Reproduce the text of the material below line for line, without any changes, and omit the pictures from your answer.

Segment Start: TASK MATERIAL

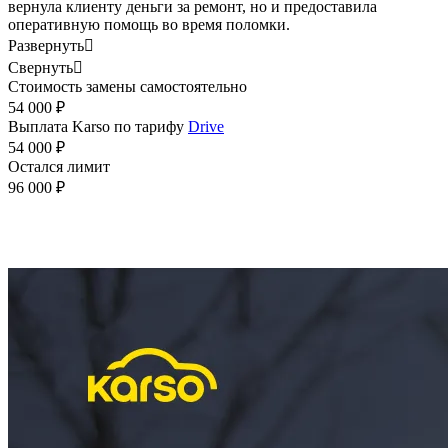
вернула клиенту деньги за ремонт, но и предоставила
оперативную помощь во время поломки.
Развернуть

Свернуть

Стоимость замены самостоятельно
54 000 ₽
Выплата Karso по тарифу
Drive
54 000 ₽
Остался лимит
96 000 ₽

Segment End: TASK MATERIAL

YOUR SOLUTION:
вернула клиенту деньги за ремонт, но и предоставила
оперативную помощь во время поломки.
Развернуть

Свернуть

Стоимость замены самостоятельно
54 000 ₽
Выплата Karso по тарифу
Drive
54 000 ₽
Остался лимит
96 000 ₽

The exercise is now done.